:: PROBLEM A ::
Condense the paragraph of the excerpt on concluded contracts that begins "Litigation in the Supreme Court is a serious matter" into a shorter version that keeps its main facts.

:: PAGE TEXT ::
·····

106 The basis of subsequent communications as admissions is very different. It does not depend on communication between the parties, and that basis gives scope for evidence of, for example, a party's internal memoranda saying or less directly conveying that there is or is not a concluded contract. Admissions bearing upon contractual intention present difficulties. As Gleeson CJ said in Australian Broadcasting Corporation v XIVth Commonwealth Games Ltd at 550, "it will often be necessary to identify with some care the fact which is said to have been admitted". What is said to be admitted may be a relatively straightforward fact, for example that A discussed with B the price for goods. But if a matter of mixed law and fact is involved, or the application of a legal standard, admissibility may be more contentious. It is considered in Grey v Australian Motorists & General Insurance Co Pty Ltd (1976) 1 NSWLR 669 at 675 per Glass JA and 684-5 per Mahoney JA; Jones v Sutherland Shire Council (1979) 2 NSWLR 206 at 231 per Mahoney JA; and Pitcher v Langford (1991) 23 NSWLR 142 at 147 per Kirby P and 160 per Handley JA, but see the reservations, with reference to other cases, in Cross on Evidence, Aust ed, at [33465]. An admission by conduct in a case such as the present may bring its own difficulties. And a statement that there is or is not a concluded contract, for example, may if admissible, carry significant weight or little weight depending on the circumstances, and the weight of any admission will depend on the source of knowledge of the person making the admission: cf Lustre Hosiery Ltd v York (1936) 54 CLR 134 at138-9 per Rich, Dixon, Evatt and McTiernan JJ.
It is clear that conduct said to demonstrate the existence of a contract will be treated differently to conduct said to demonstrate a contract did not exist.
In Cleary v Masterton [1999] NSWSC 207 Young J dealt with an issue regarding whether the parties had entered into a binding settlement agreement. In that case, following settlement discussions and a course of correspondence, a draft deed of release was prepared. A letter sent by one party said (emphasis added) "[a]s soon as that document has been sent my client will execute same and will be returned to you fairly shortly in the hope that this matter can be resolved in all it's [sic] aspects by 13 July, 1998." Young J considered that there was no binding agreement between the parties. He observed at [37] that the correspondence between the parties suggested that some matters between the parties remained unresolved. Young went on to say at [39]-[40]:
[39] Litigation in the Supreme Court is a serious matter and settlement of that litigation is a serious matter. If parties have brokered a deal whereby there is to be a deed of release and a discontinuance, the parties, to my mind, intend as a general rule that there is no contract until that release has been delivered and exchanged and the notice of discontinuance is at least signed. There may be in any particular set of circumstances some other intention manifested, but I think that is the general rule.

·····

:: INPUT RECORDS ::
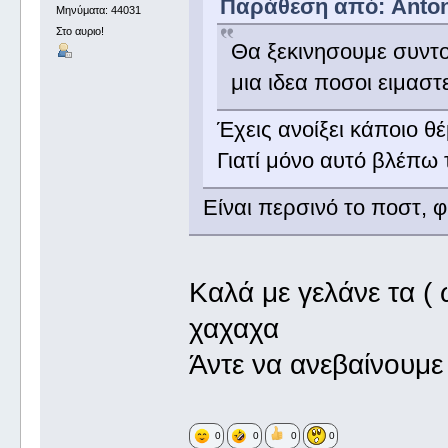
Παράθεση από: Antoni
Μηνύματα: 44031
Στο αυριο!
Θα ξεκινησουμε συντο
μια ιδεα ποσοι ειμαστ
Έχεις ανοίξει κάποιο 
Γιατί μόνο αυτό βλέπω 
Είναι περσινό το ποστ, φ
Καλά με γελάνε τα (
χαχαχα
Άντε να ανεβαίνουμε 
0
0
0
0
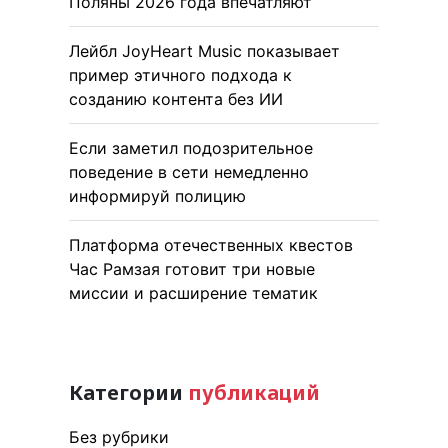
Поляны 2026 года впечатляют
Лейбл JoyHeart Music показывает
пример этичного подхода к
созданию контента без ИИ
Если заметил подозрительное
поведение в сети немедленно
информируй полицию
Платформа отечественных квестов
Час Рамзая готовит три новые
миссии и расширение тематик
Категории
публикаций
Без рубрики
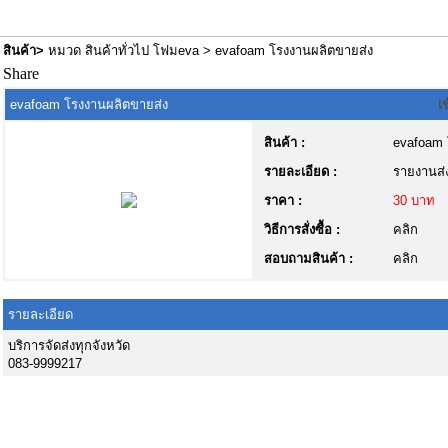
สินค้า
>
หมวด สินค้าทั่วไป โฟมeva
> evafoam โรงงานผลิตขายส่ง
Share
evafoam โรงงานผลิตขายส่ง
เ
สินค้า :
evafoam 
รายละเอียด :
รายงานส่ง
ราคา :
30 บาท
วิธีการสั่งซื้อ :
คลิก
สอบถามสินค้า :
คลิก
รายละเอียด
บริการจัดส่งทุกจังหวัด
083-9999217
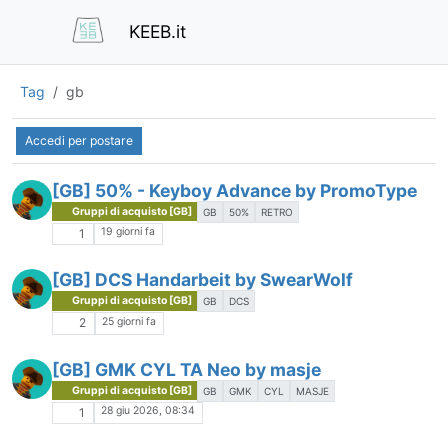
KEEB.it
Tag
gb
Accedi per postare
[GB] 50% - Keyboy Advance by PromoType
Gruppi di acquisto [GB]
GB
50%
RETRO
19 giorni fa
1
[GB] DCS Handarbeit by SwearWolf
Gruppi di acquisto [GB]
GB
DCS
25 giorni fa
2
[GB] GMK CYL TA Neo by masje
Gruppi di acquisto [GB]
GB
GMK
CYL
MASJE
28 giu 2026, 08:34
1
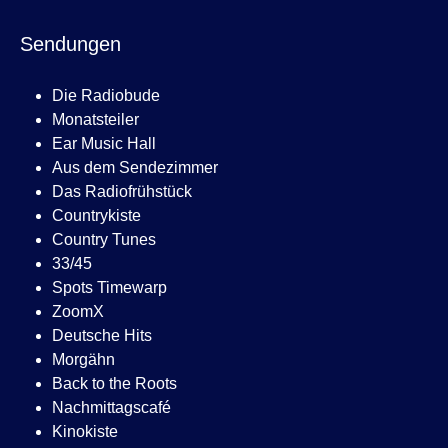
Sendungen
Die Radiobude
Monatsteiler
Ear Music Hall
Aus dem Sendezimmer
Das Radiofrühstück
Countrykiste
Country Tunes
33/45
Spots Timewarp
ZoomX
Deutsche Hits
Morgähn
Back to the Roots
Nachmittagscafé
Kinokiste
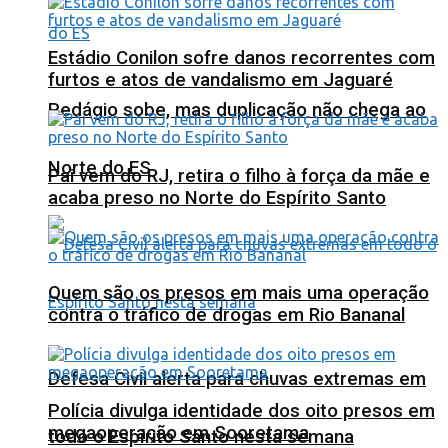
Estádio Conilon sofre danos recorrentes com
furtos e atos de vandalismo em Jaguaré
Pedágio sobe, mas duplicação não chega ao
Norte do ES
Pai vem do RJ, retira o filho à força da mãe e
acaba preso no Norte do Espírito Santo
Quem são os presos em mais uma operação
contra o tráfico de drogas em Rio Bananal
Defesa Civil alerta para chuvas extremas em
Polícia divulga identidade dos oito presos em
megaoperação em Sooretama
todo o Espírito Santo nesta semana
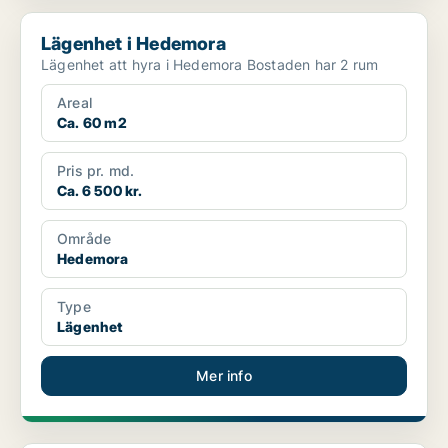
Lägenhet i Hedemora
Lägenhet i Hedemora
Lägenhet att hyra i Hedemora Bostaden har 2 rum
Areal
Ca. 60 m2
Pris pr. md.
Ca. 6 500 kr.
Område
Hedemora
Type
Lägenhet
Mer info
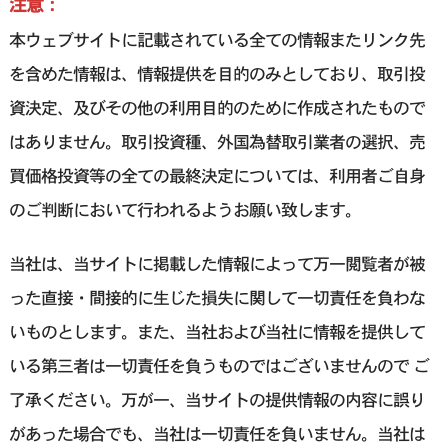
注意：
本ウェブサイトに記載されている全ての情報またリンク先
を含めた情報は、情報提供を目的のみとしており、取引投
資決定、及びその他の利用目的のために作成されたもので
はありません。取引投資種、外国為替取引業者の選択、売
買価格投資等の全ての最終決定については、利用者ご自身
のご判断において行われるようお願い致します。
当社は、当サイトに掲載した情報によって万一閲覧者が被
った直接・間接的に生じた損失に関して一切責任を負わな
いものとします。また、当社および当社に情報を提供して
いる第三者は一切責任を負うものではございませんので ご
了承ください。万が一、当サイトの提供情報の内容に誤り
があった場合でも、当社は一切責任を負いません。当社は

·····

:: PROBLEM B ::
In the rows, arrange the lines from the line with "Поляны 2026 года впечатляют" to the line with "Без рубрики" as a JSON list of strings, one string per line, with blank lines left out.

:: ANSWER BOX A ::
Supreme Court litigation, and its settlement, are serious matters. When parties broker a deal providing for a deed of release and a discontinuance, the general rule is that no contract exists until the release has been delivered and exchanged and the notice of discontinuance has at least been signed. Particular circumstances may show a different intention, but that remains the general rule.

:: ANSWER BOX B ::
[
  "Поляны 2026 года впечатляют",
  "Лейбл JoyHeart Music показывает",
  "пример этичного подхода к",
  "созданию контента без ИИ",
  "Если заметил подозрительное",
  "поведение в сети немедленно",
  "информируй полицию",
  "Платформа отечественных квестов",
  "Час Рамзая готовит три новые",
  "миссии и расширение тематик",
  "Категории",
  "публикаций",
  "Без рубрики"
]